## Records to use
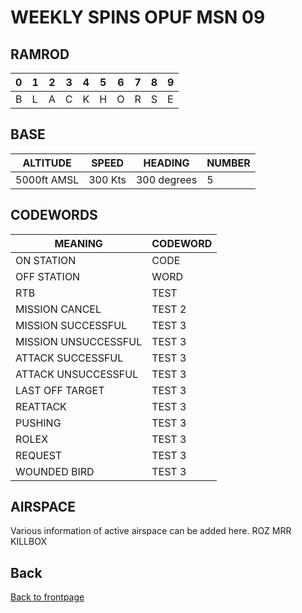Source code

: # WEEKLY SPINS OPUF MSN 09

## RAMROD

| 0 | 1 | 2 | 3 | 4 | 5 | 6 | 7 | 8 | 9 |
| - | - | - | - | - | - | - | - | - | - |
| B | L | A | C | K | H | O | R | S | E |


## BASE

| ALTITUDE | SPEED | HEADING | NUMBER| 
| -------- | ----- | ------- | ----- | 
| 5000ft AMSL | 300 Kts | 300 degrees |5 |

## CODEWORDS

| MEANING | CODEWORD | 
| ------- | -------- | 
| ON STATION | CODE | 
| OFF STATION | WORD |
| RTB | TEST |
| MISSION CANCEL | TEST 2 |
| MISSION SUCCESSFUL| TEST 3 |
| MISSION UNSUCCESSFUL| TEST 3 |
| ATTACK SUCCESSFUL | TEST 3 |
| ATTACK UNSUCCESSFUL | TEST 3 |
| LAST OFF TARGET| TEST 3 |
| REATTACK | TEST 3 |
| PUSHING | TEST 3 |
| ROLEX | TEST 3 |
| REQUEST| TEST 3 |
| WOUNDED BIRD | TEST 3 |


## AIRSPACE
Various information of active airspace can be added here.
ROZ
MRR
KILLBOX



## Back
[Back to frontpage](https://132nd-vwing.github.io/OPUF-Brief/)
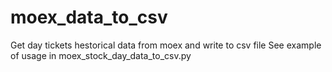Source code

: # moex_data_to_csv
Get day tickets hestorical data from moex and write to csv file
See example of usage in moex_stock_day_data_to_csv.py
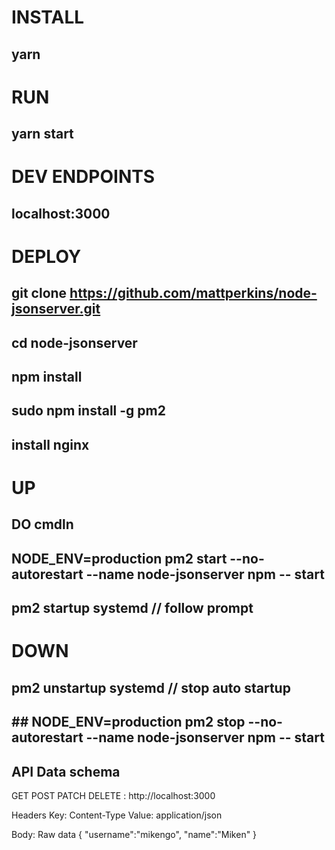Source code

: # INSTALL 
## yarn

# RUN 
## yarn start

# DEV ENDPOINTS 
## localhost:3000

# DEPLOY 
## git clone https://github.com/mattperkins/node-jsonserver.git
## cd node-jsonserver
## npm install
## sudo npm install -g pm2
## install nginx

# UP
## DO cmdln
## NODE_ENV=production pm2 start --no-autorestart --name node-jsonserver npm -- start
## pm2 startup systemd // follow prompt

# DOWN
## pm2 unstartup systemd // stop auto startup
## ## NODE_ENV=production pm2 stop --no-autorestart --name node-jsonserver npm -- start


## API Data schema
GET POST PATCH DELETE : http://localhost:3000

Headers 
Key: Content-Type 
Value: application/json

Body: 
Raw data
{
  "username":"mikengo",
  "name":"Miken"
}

## Exercise goal
Please turn everything from the line containing "## API Data schema" down to the end of the material into a numbered list, leaving out blank lines.

## Solved exercise
1. ## API Data schema
2. GET POST PATCH DELETE : http://localhost:3000
3. Headers 
4. Key: Content-Type 
5. Value: application/json
6. Body: 
7. Raw data
8. {
9.   "username":"mikengo",
10.   "name":"Miken"
11. }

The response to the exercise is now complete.